I think that many if not all people deal with this sort of thing, but its largely subconscious, in part because they don't have ideas they can use to explain to themselves what they are doing. Often when I'm talking to someone about shared thought experiences, and I run into some kind of wall of incomprehension, it seems like its because they're trying to partition identity into a me/not-me or higher/lower-self dichotomy that doesn't fit what I'm trying to describe. If there is a strict me/not-me split, then I don't see how you can shared dream. Hence my math analogies - we have a lot of clear, well understood ideas in math that don't involve that kind of delineation. This reminds me of one of my first dream premonitions, which I think I've mentioned previously, of a missile strike on a bus on a bridge in what was then Yugoslavia. I'd just learned about antipodal points in a model for elliptic geometry. These are points on the opposite side of a sphere which are in a mathematical sense the same point. I dreamed of being antipodal points, and saw what was happening at the other point. I don't think the math analogy very well captures whatever I was actually doing, which is why I can't give a theory for how any of this works. But the idea of two places being as one place was sufficient to allow something to happen, apparently.

I'm describing this with joy and enthusiasm because I love math and these kinds of ideas, but inside I am also terrorized and crying, because I feel the people on the bus. The capacity to feel is critical to all of this. So developing that is critical also. I did this by thinking about psychological subjects, and just by being open to myself and allowing myself to feel what I feel. That's worth doing for its own sake I think, and is probably more important to shared dream experience than all this math stuff.

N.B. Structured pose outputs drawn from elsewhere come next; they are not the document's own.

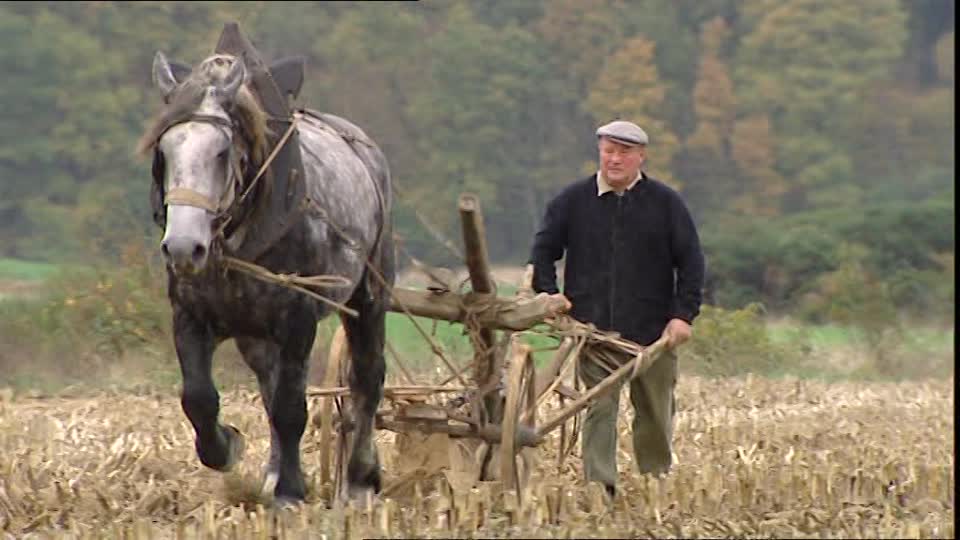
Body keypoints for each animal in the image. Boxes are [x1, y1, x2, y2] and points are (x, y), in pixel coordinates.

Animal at [138, 52, 394, 504]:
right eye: (163, 150)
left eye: (222, 151)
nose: (184, 247)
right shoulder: (189, 315)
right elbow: (199, 399)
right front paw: (227, 447)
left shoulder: (298, 319)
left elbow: (292, 407)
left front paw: (291, 492)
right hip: (255, 335)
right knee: (269, 386)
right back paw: (276, 471)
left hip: (368, 297)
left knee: (366, 378)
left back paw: (360, 478)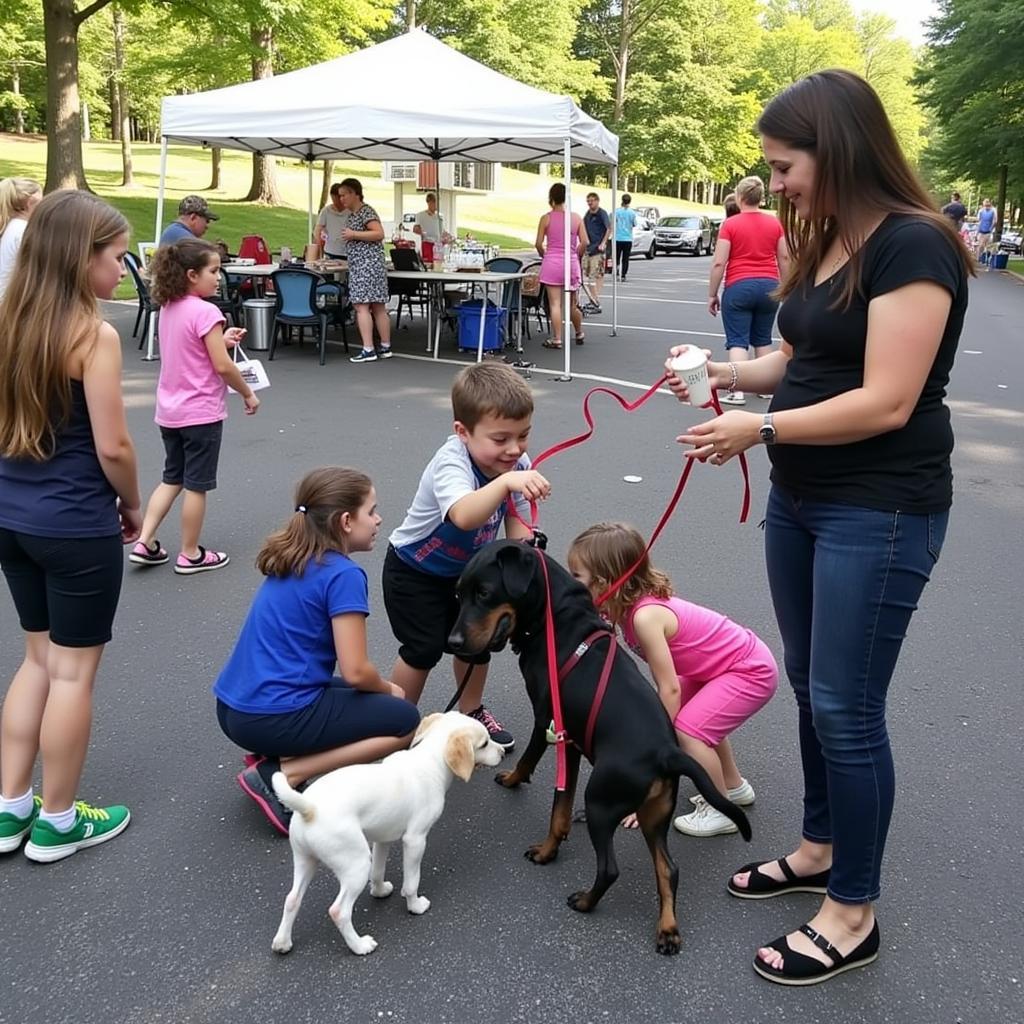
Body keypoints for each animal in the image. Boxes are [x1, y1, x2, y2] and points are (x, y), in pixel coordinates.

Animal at [268, 708, 499, 954]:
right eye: (485, 743)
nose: (503, 752)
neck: (429, 761)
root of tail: (311, 808)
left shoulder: (382, 840)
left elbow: (378, 871)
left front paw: (379, 892)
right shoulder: (415, 840)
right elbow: (411, 882)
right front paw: (415, 906)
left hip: (306, 860)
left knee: (292, 899)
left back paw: (282, 943)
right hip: (356, 864)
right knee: (339, 911)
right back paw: (359, 946)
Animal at [448, 540, 753, 954]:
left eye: (484, 593)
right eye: (459, 594)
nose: (453, 644)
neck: (555, 618)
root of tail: (667, 752)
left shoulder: (548, 720)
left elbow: (539, 775)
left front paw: (520, 795)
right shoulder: (572, 743)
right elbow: (560, 810)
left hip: (599, 799)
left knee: (610, 869)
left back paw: (585, 902)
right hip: (654, 815)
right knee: (668, 869)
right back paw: (667, 929)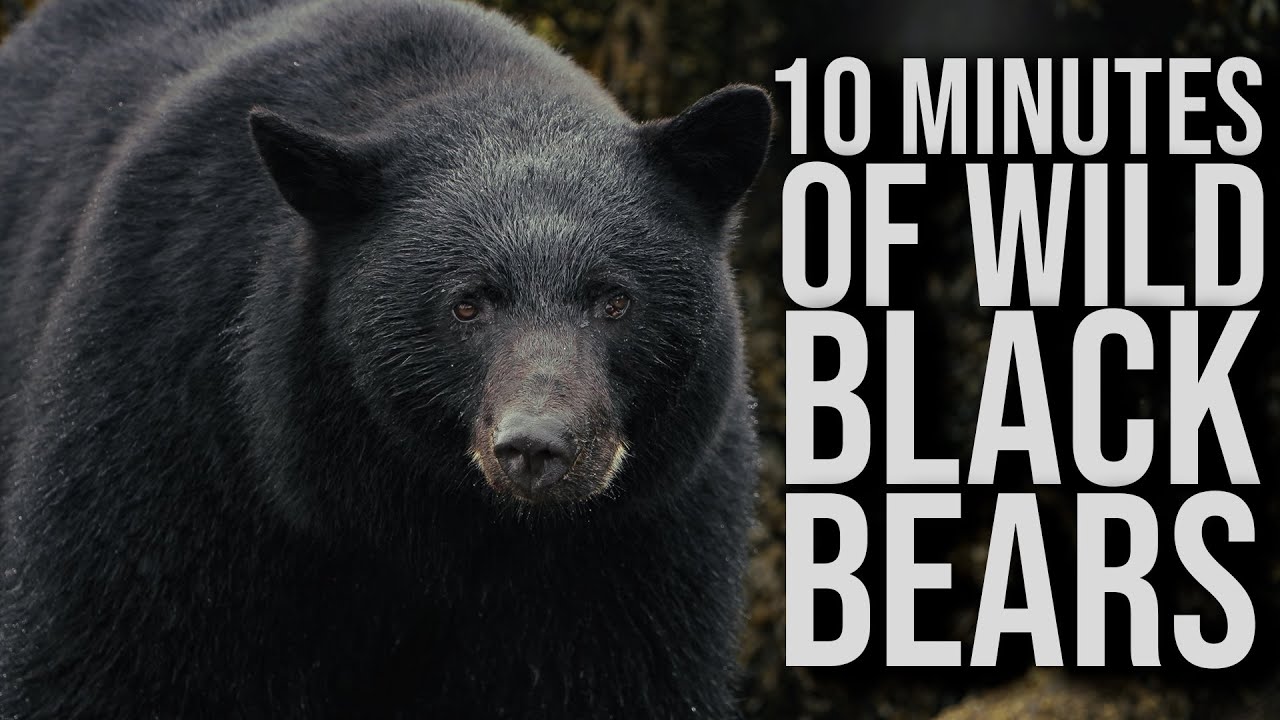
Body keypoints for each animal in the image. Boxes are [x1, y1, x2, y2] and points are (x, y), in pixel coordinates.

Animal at [0, 0, 771, 717]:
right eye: (467, 304)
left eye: (614, 300)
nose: (536, 447)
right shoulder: (171, 420)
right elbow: (110, 648)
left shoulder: (641, 541)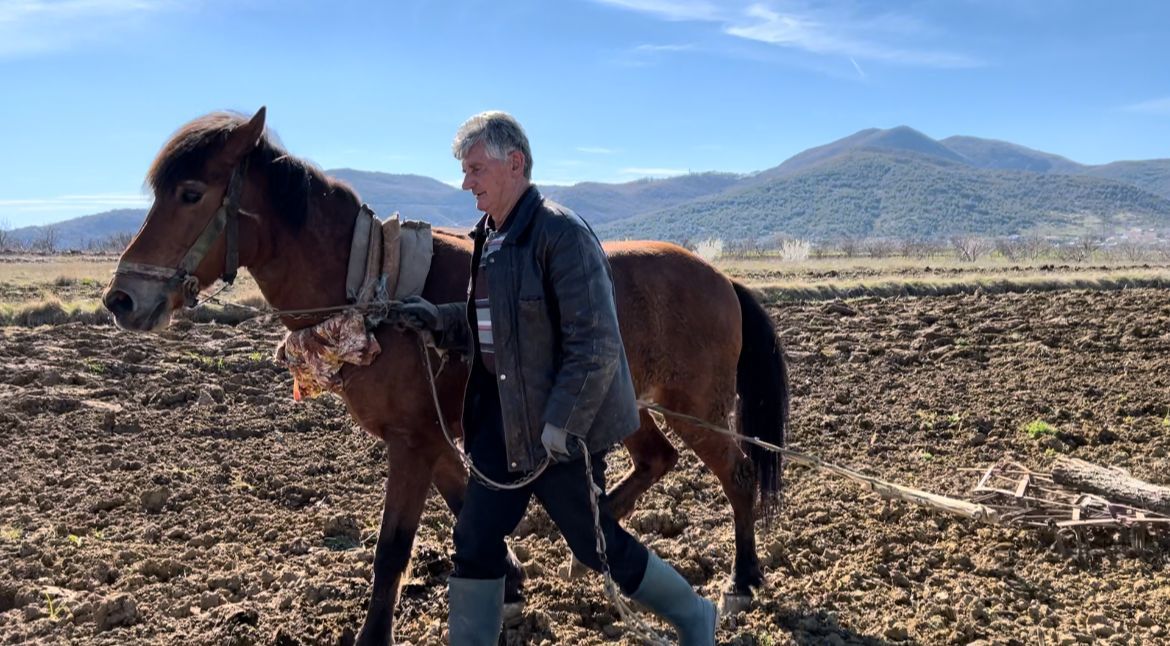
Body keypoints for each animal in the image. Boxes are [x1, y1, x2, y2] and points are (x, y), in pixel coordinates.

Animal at [102, 108, 786, 641]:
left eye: (192, 193)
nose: (122, 299)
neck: (369, 288)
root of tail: (720, 276)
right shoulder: (436, 438)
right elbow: (465, 513)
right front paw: (511, 584)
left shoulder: (413, 441)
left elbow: (392, 550)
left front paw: (376, 635)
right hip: (631, 402)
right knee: (653, 461)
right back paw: (590, 548)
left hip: (696, 403)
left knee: (737, 474)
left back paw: (740, 581)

'Spiritual teachers' piss me off, in much the same way that obvious-patent wielding corporate monopolies piss me off. I share all this is because I don't want anything that I may understand to be 'mine'. None of this sort of thing belongs to anyone. That openness is a significant part of what brought what I value in my life. In tension with this, I would not want for other people to learn anything about thought sharing from me, or anyone else, and then use that to abusively manipulate other people. And God knows there are a lot of people who would eagerly do just that. Unfortunately, it can't be stopped entirely. Fortunately, there is a blessing and a curse attached. The curse is that if you twist any of this around in a bad way, that twisting changes you and makes you pay. The blessing is that this cripples you in a way that prevents further harm to yourself and others, and the attendant suffering is just what you need to learn not to do that any more. Partially I'm making a threat here, or am pretentious enough to presume to relay one. Partially I want to point out that honest motive is really important for developing any of this. An earnest and dishonest person can get far in some ways, but in other ways becomes painfully stuck. A less talented but honest person can do a lot if they stay with it. Don't drop the ball, if you get an insight, think about it, and it will form the seed to the next one. To me the most important thing is to face yourself, like what Sageous calls self-awareness, and to sincerely try to treat other people the right way. (Not like I was yesterday!) Then you become safe for shared dreaming. Other people feel that safety, the spirit that is both of you feels that safety, and it starts happening.

I hope some of that helps or makes some sense to someone in some way.